A malign pincer grips our weary souls as I peck out these words in the bleak dawn of early 2025. You feel it too. That dull ache in your ribcage ain't a cardiac event. It's the life force being throttled out of you by a twin-pronged assault from on high and below.
At the societal level, governments today are squelching any search for truth that conflicts with their narratives, which means that the more boldly bogus their narratives (What grooming gains? What gain-of-function?), the more squelching they need to do, until we're back in Soviet Russia, wondering how we're in the Gulag merely for pointing out obvious things ("There's no food") or asking honest questions ("Why is Stalin such a dick?"). I railed about this strangulation of truth last week. Hopefully, this threat has abated for Americans.

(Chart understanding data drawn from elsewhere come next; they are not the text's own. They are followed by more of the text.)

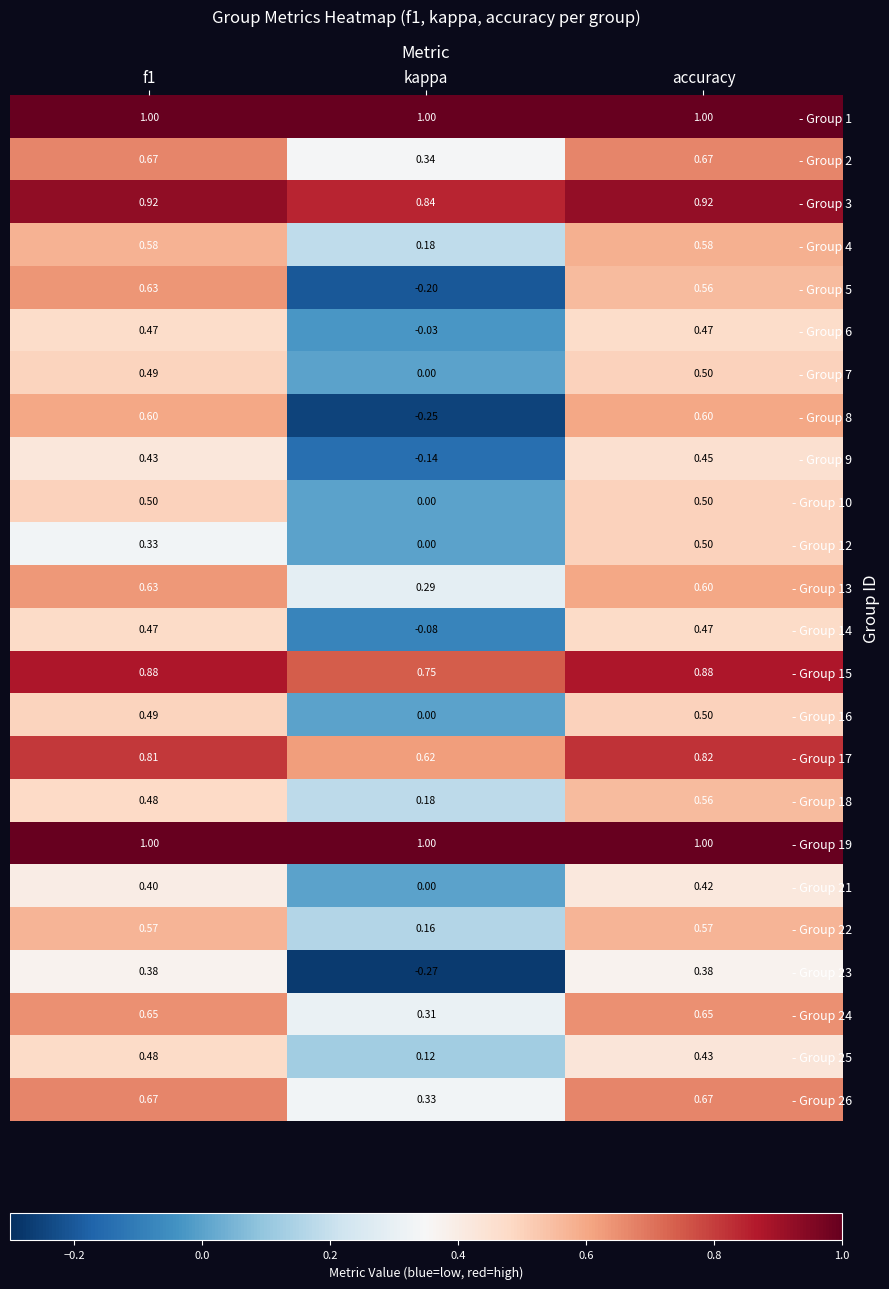

What is the maximum value shown in the chart?

1.0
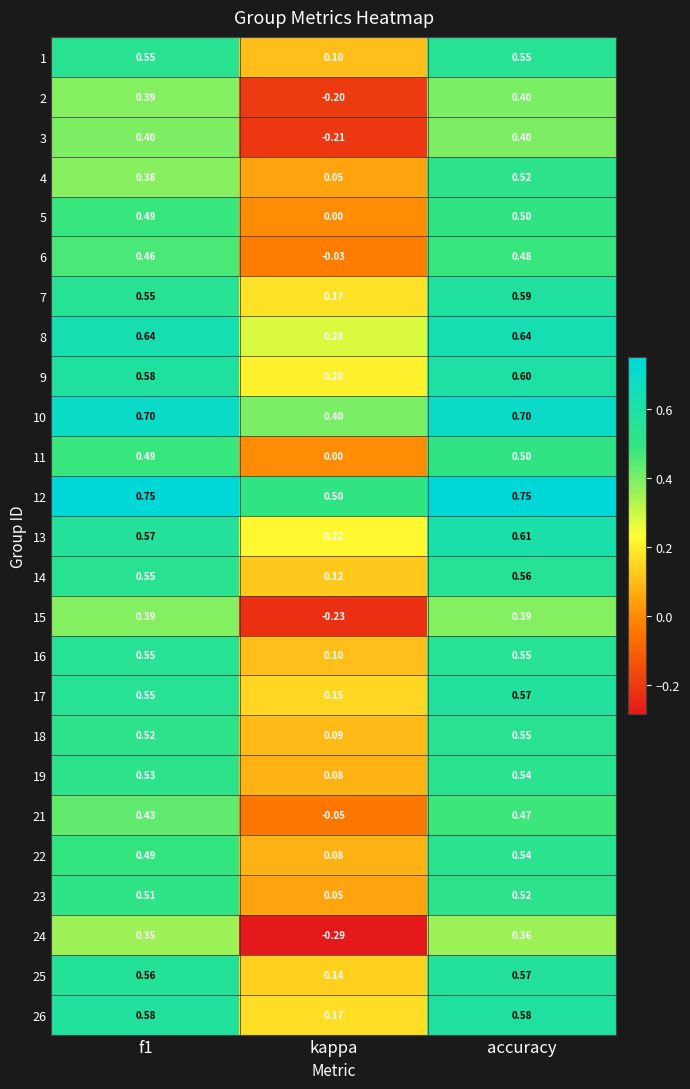

At how many categories does at least one series exceed 0?

3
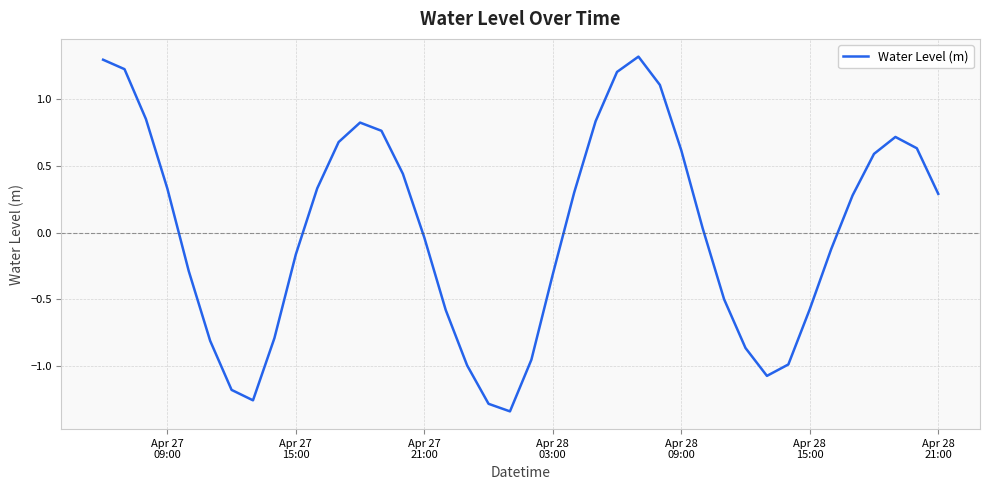

What is the difference between the maximum and minimum values?

2.7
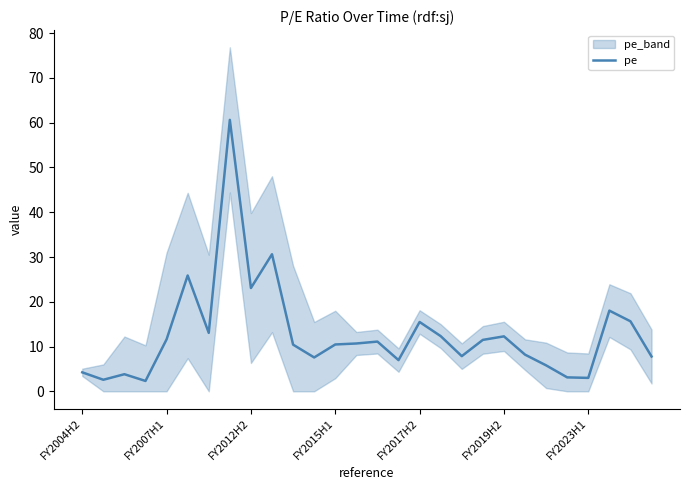

What is the highest value of the pe series?

60.6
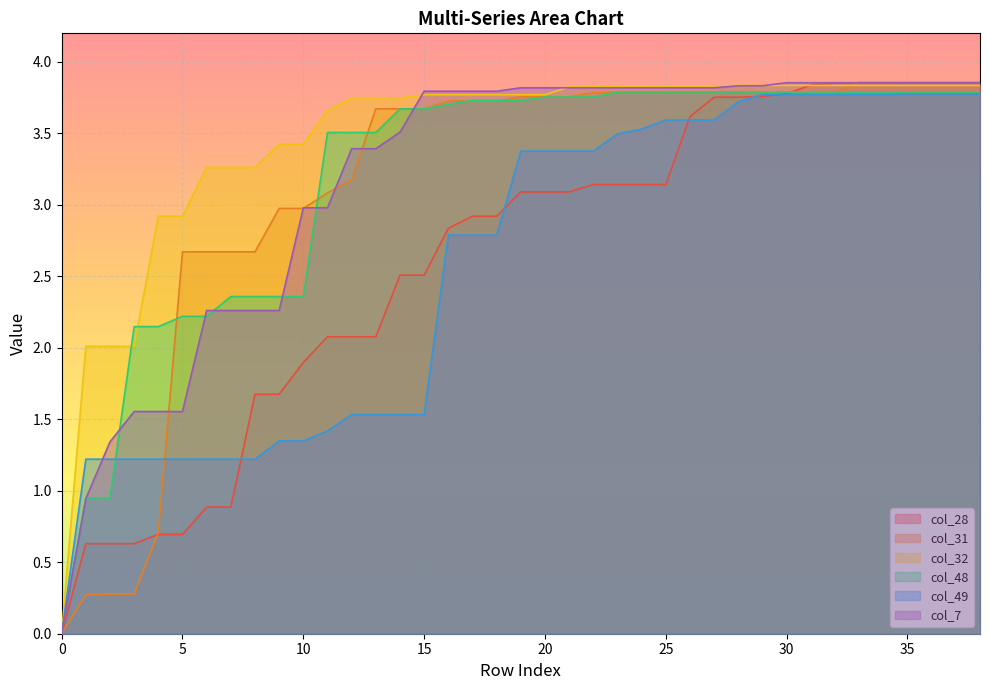

Where does the col_7 series first go above 3?

12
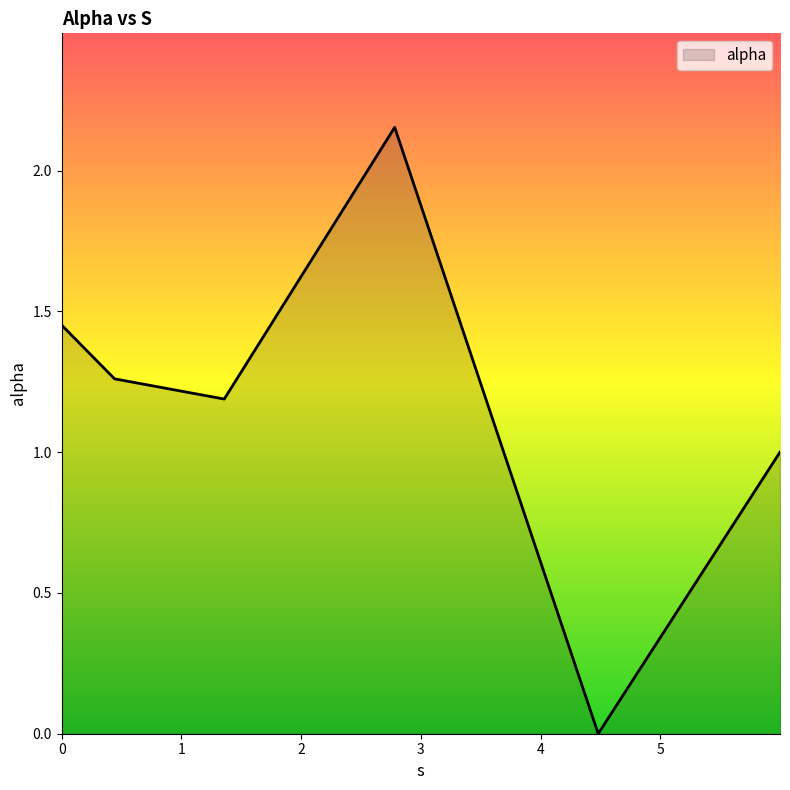

What is the difference between the maximum and second lowest values?

1.2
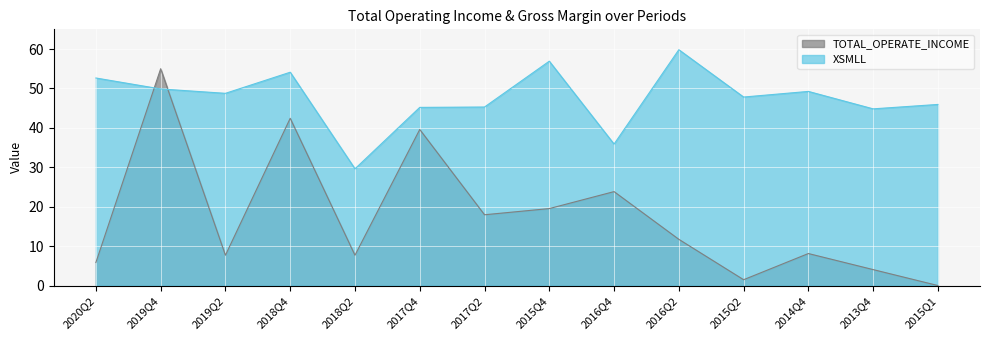

At which label is XSMLL closest to 44?

2013Q4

But the other threat hasn’t abated and is picking up pace like a cocaine addict’s straw moving across a mirror. Its claw is ripping into our existential vitals: the relentless advance of soulless artificial intelligence into every cranny of our days.
AI slithered in all coy and helpful: keeping our cars from skidding with anti-lock brakes, rerouting us around pile-ups, buffing up our sloppy spelling, finishing sentences as we type emails. All quite handy and efficient, right?
Until your tires hit black ice, or the GPS detours you through Chicago's worst neighborhood, or you’re fumbling for words mid-chat like a stroke victim, or your ability to spell deteriorates until you're like tough man author Mickey Spillane who said his character Mike Hammer drinks beer instead of cognac because he can't spell cognac.
AI gives us tiny conveniences but takes away our humanity in massive, unseen chunks. The tangible benefits blind us to the intangible costs.
It's a classic hemispheric head game.
That literal-minded left hemisphere laps up anything it can tally on a ledger. A perk it can see, it grabs with both mitts. A loss too fuzzy to quantify, it sniffs at and shoves aside . . . until the tab comes due and we’re screwed six ways to Sunday.
Don’t be that chump. Keep your eyeballs peeled for AI’s creeping encroachments and push them out. Better yet, whack the bastards with a length of rusty rebar before they even get a foothold.
I ain’t saying ditch your ABS or go full Luddite. That's impractical if not impossible: AI’s as baked into our lives as sanctimonious drivel is into NPR. But just like you can mute the TV because the DEI female commentator’s voice during March Madness is giving you cognitive dissonance, you can carve out an AI-free zone or two in your world.
I could give suggestions, but AI today is more ubiquitous than Jew-baiting at an Ivy League "Free Palestine" rally. Just find a few AI incursions and nix them in your life.
Me? I nixed that nag Microsoft Word. Its incessant red-and-green squiggles and relentless suggestions and auto-corrects might be helpful in the details, but they’re devastating on the whole. It's like writing under the supervision of a neurotic schoolmarm on cocaine. MS Word keeps my brain flipping all over the place, never knowing whether I should be writing, pondering, proofreading, editing, or gouging my eyes out with a knitting needle.
Now I write the first draft of my essays on Notepad, the clunky Smith-Corona of the word-processing world, mostly untainted by AI.
Less efficient than MS Word? Sure. But I’m fine with the loss of efficiency. I’d rather type with one finger (the middle one) than surrender all stages of the creative process to AI's relentless march.